== TASK TO CARRY OUT ==
From the line containing "- Sagamu Expressway</text>" to the last line of the listing below, repeat every line exactly, and output nothing else.
--- MATERIAL SHOWN Enclosed Below ---
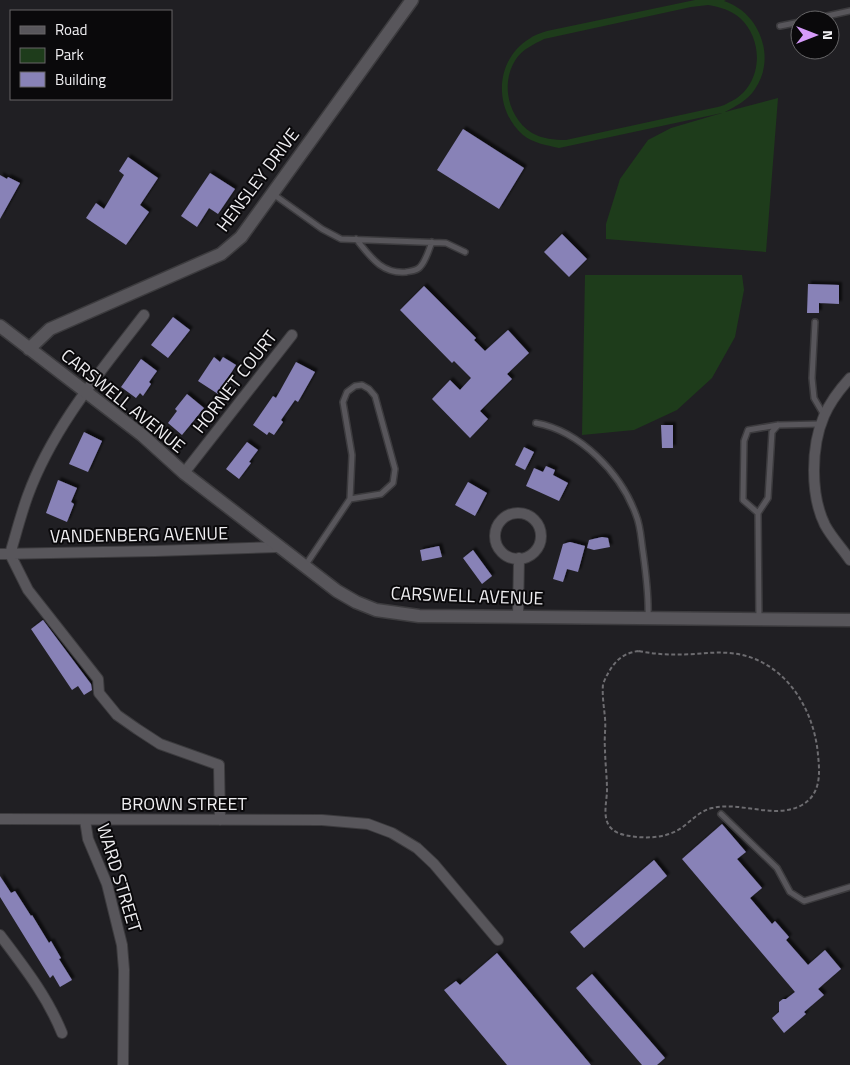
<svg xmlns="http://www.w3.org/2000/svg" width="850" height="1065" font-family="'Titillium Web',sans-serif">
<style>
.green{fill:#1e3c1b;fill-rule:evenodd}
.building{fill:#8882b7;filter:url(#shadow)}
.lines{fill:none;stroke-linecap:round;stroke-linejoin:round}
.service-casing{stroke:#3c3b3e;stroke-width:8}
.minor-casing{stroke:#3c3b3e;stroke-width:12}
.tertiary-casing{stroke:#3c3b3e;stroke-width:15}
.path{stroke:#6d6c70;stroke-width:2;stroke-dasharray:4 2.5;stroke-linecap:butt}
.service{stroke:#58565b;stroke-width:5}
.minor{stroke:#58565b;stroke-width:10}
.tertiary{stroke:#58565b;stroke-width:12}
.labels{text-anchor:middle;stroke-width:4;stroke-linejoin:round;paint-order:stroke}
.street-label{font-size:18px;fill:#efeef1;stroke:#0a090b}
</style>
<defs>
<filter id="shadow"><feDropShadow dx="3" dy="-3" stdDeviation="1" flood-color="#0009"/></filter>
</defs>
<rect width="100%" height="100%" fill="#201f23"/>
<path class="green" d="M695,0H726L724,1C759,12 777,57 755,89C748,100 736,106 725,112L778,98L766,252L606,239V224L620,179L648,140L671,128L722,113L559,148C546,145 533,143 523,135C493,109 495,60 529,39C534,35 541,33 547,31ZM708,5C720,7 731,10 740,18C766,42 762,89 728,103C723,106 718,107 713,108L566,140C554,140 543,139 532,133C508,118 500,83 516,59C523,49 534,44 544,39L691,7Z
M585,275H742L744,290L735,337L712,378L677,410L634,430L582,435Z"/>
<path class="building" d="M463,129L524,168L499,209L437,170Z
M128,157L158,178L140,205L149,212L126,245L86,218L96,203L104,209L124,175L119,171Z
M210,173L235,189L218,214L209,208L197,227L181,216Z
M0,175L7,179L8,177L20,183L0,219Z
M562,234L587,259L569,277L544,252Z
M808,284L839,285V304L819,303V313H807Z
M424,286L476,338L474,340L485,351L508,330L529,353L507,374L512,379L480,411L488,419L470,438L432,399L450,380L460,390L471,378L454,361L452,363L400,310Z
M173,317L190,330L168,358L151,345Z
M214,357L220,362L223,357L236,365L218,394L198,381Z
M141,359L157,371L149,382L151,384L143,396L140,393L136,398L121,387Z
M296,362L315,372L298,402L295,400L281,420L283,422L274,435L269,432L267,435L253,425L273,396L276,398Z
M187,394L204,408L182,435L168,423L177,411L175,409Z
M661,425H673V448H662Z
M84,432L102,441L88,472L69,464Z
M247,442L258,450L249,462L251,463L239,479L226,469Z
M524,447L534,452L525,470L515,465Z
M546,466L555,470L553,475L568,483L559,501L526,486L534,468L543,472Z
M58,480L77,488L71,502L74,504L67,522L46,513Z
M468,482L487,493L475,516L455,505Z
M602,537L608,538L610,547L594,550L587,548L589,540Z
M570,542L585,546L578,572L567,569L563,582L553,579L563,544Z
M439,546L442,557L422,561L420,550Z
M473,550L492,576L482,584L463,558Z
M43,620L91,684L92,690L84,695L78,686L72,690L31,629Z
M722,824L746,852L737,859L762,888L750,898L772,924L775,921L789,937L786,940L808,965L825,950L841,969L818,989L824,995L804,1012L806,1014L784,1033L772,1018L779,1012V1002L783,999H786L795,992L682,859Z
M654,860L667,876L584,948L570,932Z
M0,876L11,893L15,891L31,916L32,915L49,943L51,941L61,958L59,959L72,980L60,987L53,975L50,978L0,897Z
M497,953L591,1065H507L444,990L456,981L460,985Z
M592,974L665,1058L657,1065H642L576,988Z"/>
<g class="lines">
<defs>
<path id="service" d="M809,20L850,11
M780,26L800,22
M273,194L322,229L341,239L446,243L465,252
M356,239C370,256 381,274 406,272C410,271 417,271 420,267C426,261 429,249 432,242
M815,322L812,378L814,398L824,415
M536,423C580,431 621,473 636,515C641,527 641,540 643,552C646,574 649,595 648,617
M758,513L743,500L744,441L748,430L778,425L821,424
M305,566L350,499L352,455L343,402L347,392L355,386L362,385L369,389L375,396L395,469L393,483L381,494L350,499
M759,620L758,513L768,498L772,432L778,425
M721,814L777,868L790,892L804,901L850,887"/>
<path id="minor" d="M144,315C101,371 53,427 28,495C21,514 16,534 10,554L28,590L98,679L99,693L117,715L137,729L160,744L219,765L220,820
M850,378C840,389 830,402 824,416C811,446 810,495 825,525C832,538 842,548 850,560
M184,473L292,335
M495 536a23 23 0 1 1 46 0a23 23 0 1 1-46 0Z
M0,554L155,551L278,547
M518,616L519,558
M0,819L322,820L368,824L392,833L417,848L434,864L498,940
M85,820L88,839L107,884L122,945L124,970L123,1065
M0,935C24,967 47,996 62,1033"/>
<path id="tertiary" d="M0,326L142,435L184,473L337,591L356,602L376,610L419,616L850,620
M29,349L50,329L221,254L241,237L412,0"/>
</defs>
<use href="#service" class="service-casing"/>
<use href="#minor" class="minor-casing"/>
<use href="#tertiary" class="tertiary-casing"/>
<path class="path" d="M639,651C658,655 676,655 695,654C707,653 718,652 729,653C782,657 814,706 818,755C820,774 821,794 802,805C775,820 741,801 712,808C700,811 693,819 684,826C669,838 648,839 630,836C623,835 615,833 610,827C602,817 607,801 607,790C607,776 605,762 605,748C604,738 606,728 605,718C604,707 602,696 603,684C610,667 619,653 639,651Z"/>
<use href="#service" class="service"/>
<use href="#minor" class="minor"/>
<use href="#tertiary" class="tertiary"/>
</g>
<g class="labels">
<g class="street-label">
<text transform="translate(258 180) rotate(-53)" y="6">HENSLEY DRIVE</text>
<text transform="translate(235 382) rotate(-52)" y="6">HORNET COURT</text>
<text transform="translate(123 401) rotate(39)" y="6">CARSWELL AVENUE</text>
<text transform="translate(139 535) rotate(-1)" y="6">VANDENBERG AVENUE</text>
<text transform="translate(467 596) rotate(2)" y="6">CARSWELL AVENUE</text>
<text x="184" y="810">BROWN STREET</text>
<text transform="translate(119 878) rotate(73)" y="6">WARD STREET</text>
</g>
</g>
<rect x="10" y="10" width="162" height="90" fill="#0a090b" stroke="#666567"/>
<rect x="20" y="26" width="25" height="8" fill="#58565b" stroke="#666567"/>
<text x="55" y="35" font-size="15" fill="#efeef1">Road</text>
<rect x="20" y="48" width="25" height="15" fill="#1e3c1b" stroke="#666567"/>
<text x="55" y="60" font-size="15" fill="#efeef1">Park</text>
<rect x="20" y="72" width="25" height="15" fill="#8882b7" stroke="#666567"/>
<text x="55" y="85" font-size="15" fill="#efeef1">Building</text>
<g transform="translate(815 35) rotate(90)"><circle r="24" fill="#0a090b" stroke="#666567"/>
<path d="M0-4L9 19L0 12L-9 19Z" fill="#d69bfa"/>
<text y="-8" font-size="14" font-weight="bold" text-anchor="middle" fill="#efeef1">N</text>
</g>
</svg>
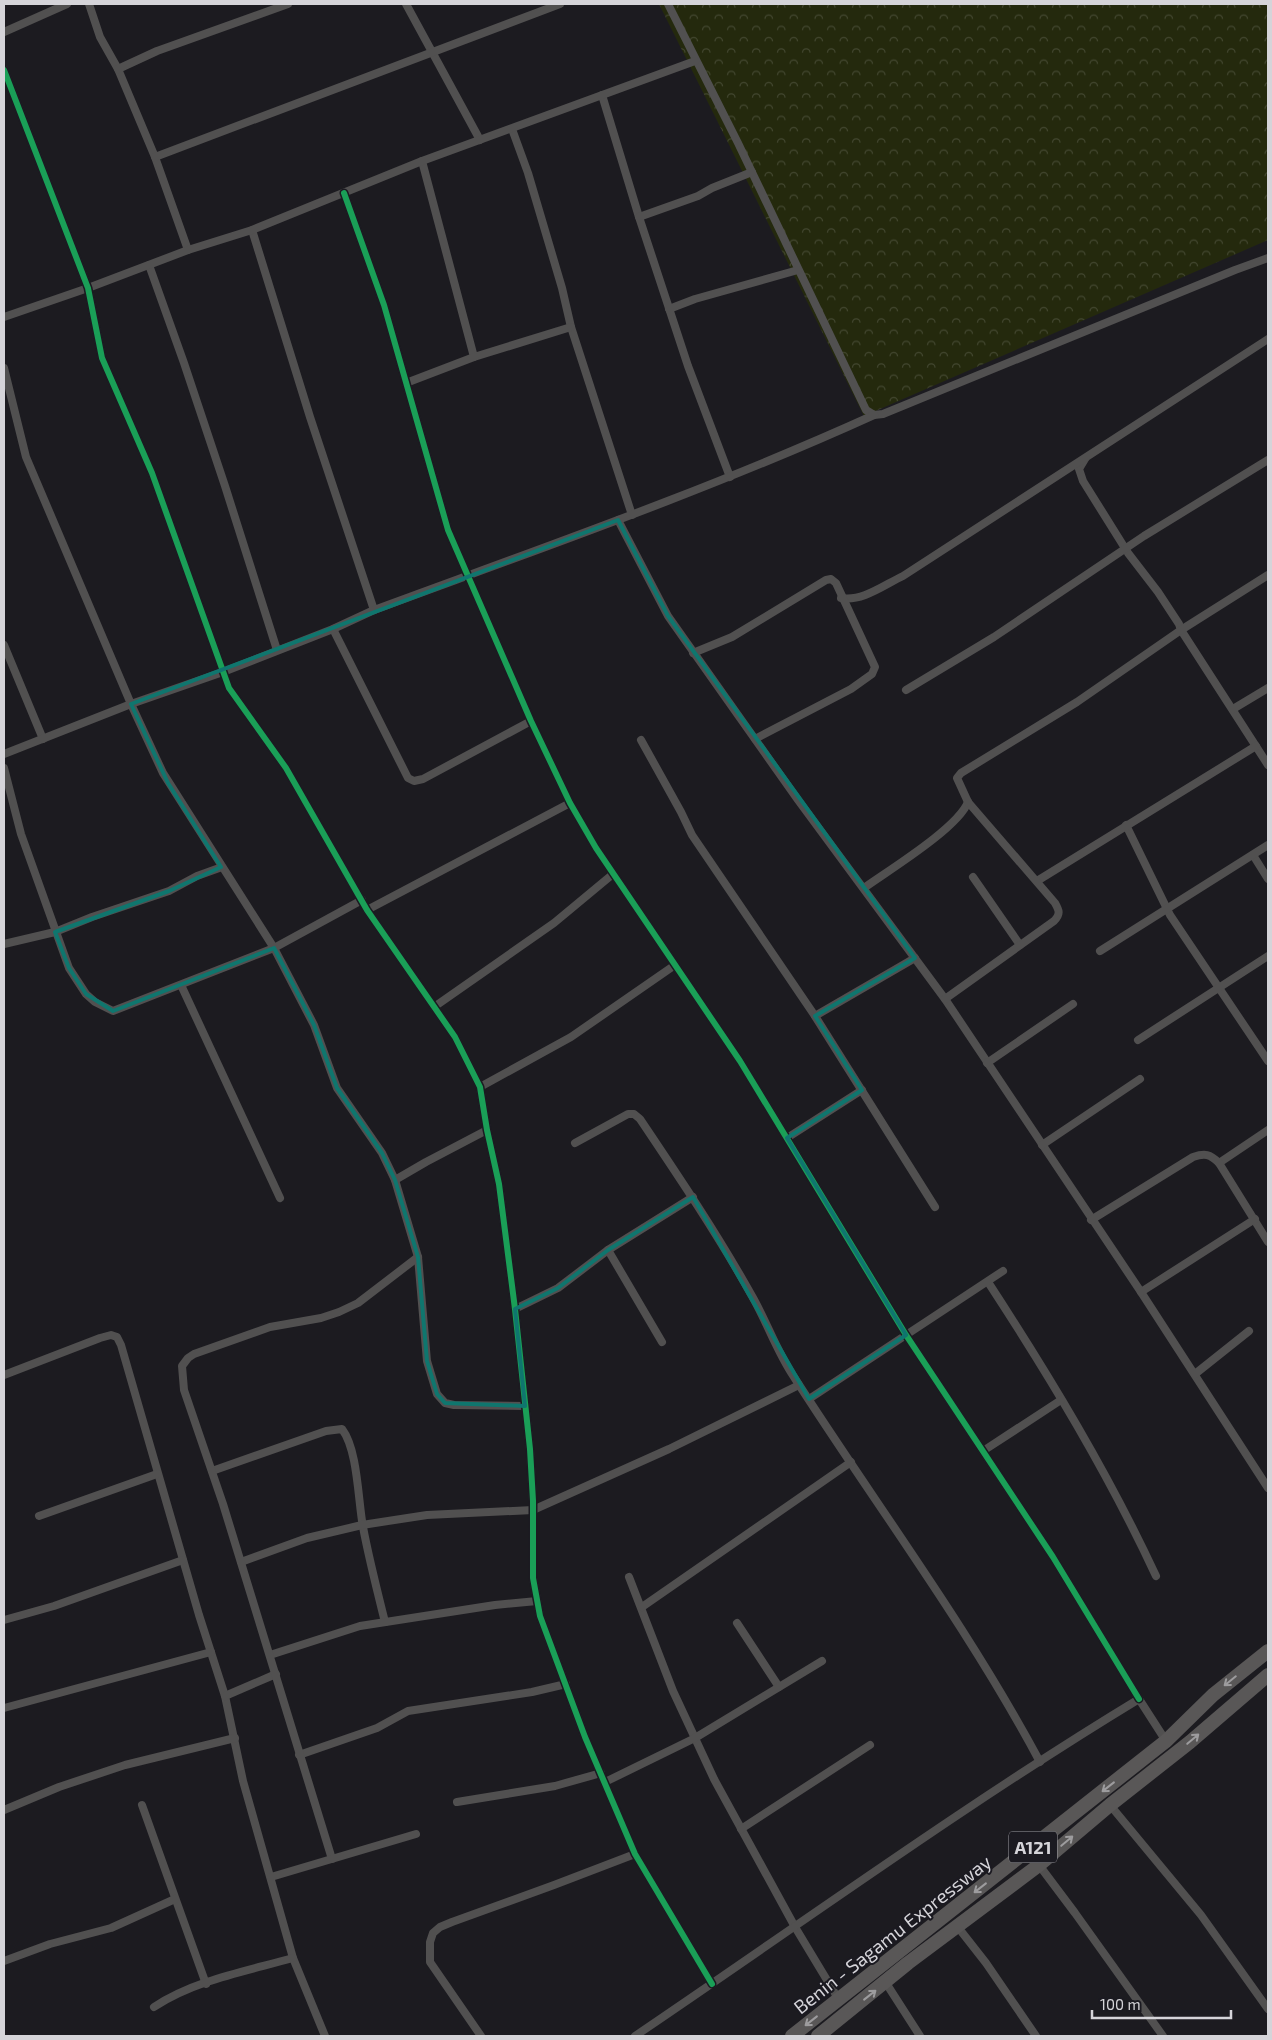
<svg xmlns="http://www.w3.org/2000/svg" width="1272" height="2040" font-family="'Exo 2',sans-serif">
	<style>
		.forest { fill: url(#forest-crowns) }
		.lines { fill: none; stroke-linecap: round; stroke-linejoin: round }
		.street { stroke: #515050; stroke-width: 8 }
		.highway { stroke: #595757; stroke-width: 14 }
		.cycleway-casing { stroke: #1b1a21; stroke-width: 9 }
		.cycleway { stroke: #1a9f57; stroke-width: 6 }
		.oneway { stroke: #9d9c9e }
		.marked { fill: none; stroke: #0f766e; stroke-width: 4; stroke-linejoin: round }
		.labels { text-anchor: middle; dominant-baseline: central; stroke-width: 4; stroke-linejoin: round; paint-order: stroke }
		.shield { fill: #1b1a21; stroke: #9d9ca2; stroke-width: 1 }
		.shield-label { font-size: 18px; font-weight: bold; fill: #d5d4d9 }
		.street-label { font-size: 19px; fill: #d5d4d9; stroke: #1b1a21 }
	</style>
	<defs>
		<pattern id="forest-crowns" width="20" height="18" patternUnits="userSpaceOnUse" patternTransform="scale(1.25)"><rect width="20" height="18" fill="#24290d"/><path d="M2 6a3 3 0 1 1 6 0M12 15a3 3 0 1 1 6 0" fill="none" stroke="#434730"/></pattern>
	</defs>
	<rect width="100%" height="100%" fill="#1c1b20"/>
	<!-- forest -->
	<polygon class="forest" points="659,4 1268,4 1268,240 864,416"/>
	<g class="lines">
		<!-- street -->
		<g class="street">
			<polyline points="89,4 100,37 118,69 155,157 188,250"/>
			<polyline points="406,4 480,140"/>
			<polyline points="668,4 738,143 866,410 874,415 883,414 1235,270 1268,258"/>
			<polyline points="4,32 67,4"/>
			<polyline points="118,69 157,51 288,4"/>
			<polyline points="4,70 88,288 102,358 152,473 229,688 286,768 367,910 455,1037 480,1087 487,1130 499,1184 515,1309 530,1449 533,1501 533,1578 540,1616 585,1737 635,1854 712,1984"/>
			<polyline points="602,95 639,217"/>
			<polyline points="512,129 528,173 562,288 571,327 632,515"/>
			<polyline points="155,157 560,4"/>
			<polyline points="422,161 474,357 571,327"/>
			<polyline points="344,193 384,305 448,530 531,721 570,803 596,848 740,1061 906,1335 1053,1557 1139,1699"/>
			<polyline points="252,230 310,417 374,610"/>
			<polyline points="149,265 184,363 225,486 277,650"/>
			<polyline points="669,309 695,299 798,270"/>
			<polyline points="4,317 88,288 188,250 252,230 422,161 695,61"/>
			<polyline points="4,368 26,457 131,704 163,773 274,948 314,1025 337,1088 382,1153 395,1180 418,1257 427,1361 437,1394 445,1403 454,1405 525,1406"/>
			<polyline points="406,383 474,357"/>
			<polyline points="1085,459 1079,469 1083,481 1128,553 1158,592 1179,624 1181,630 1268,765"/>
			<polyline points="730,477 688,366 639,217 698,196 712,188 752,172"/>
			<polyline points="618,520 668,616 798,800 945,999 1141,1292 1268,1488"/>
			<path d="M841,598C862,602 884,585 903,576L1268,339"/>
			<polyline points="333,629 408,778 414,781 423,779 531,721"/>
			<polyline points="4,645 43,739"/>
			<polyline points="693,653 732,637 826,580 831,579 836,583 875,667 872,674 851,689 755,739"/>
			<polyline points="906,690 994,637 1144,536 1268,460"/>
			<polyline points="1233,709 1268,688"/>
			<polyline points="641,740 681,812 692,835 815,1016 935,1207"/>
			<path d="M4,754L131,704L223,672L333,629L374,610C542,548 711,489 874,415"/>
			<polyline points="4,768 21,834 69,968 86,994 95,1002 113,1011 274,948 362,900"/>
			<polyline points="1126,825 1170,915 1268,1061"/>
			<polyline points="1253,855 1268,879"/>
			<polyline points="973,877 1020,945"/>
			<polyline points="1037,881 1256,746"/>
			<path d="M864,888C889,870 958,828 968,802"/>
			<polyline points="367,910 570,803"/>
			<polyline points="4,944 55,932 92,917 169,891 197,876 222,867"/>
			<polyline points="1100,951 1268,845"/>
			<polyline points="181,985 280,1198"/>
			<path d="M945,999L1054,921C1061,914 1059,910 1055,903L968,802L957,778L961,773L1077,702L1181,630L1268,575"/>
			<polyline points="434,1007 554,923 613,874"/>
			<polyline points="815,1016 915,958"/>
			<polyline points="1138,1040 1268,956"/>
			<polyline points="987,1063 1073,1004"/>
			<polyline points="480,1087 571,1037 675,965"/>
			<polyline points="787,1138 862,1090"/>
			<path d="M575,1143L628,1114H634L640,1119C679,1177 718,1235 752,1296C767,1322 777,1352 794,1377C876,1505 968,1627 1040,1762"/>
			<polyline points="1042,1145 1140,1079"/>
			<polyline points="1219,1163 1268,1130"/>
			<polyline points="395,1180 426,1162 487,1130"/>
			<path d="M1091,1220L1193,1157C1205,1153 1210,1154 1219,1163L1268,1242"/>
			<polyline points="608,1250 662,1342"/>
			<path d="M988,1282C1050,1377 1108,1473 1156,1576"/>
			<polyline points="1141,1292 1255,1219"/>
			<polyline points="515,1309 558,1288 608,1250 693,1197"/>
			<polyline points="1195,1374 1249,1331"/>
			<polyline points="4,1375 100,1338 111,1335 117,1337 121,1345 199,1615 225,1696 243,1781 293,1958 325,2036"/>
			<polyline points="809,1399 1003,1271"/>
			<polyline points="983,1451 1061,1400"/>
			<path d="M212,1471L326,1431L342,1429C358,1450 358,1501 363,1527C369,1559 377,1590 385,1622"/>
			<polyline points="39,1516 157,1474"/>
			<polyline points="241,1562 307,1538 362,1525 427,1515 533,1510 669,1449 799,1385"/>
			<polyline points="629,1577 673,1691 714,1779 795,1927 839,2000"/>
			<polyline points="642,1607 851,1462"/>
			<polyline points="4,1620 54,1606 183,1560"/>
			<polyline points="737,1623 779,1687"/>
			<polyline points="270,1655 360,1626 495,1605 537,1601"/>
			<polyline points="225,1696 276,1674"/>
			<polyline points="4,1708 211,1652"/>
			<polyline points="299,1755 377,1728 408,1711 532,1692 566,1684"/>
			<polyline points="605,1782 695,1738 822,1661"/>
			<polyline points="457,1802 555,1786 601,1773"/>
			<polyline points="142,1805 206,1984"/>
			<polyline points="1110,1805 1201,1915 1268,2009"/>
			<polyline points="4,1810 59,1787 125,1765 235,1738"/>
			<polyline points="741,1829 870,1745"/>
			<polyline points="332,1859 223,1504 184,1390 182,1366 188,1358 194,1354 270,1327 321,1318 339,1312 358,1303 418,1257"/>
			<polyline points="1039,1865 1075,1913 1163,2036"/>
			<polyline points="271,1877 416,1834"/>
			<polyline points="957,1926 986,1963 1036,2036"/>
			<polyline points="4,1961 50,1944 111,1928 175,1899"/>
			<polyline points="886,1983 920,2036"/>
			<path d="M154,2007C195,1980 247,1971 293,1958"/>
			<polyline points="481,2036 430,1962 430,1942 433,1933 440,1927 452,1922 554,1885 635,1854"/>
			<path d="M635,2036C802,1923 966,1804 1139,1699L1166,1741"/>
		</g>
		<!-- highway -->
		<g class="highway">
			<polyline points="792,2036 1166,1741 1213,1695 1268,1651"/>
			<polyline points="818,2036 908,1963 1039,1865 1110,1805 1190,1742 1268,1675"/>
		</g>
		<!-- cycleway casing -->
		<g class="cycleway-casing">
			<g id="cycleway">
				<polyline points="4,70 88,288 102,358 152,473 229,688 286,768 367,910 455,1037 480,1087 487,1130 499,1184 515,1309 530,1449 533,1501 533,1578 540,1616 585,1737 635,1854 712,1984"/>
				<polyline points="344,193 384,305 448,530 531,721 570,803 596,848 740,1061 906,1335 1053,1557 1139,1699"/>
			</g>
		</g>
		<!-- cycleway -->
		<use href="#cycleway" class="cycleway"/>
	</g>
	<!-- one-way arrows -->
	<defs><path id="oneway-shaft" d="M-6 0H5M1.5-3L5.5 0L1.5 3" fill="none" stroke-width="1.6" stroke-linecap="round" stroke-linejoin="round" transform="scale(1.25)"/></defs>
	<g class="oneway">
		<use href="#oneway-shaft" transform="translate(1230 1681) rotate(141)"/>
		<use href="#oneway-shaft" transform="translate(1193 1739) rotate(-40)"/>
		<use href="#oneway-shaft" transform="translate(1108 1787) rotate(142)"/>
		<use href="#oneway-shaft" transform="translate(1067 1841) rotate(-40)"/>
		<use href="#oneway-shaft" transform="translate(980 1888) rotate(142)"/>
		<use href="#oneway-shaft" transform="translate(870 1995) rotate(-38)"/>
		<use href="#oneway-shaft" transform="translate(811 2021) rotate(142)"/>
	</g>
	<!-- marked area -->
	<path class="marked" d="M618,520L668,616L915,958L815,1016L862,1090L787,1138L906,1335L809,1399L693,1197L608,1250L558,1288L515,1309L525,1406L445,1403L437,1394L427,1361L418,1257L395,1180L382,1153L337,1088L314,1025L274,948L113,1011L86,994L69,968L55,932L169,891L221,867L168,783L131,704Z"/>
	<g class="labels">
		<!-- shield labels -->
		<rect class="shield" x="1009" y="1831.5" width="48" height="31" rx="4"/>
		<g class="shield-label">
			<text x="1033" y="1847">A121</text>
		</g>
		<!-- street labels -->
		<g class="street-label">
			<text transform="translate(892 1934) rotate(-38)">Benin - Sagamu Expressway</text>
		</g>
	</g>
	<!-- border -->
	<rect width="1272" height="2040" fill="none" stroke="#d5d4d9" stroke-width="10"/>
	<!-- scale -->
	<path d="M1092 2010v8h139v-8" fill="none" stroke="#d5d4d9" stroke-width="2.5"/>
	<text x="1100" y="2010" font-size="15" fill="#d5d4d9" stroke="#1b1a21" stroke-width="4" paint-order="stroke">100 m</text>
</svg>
--- End of Enclosed MATERIAL SHOWN ---
== RESPONSE TO THIS TASK ==
			<text transform="translate(892 1934) rotate(-38)">Benin - Sagamu Expressway</text>
		</g>
	</g>
	<!-- border -->
	<rect width="1272" height="2040" fill="none" stroke="#d5d4d9" stroke-width="10"/>
	<!-- scale -->
	<path d="M1092 2010v8h139v-8" fill="none" stroke="#d5d4d9" stroke-width="2.5"/>
	<text x="1100" y="2010" font-size="15" fill="#d5d4d9" stroke="#1b1a21" stroke-width="4" paint-order="stroke">100 m</text>
</svg>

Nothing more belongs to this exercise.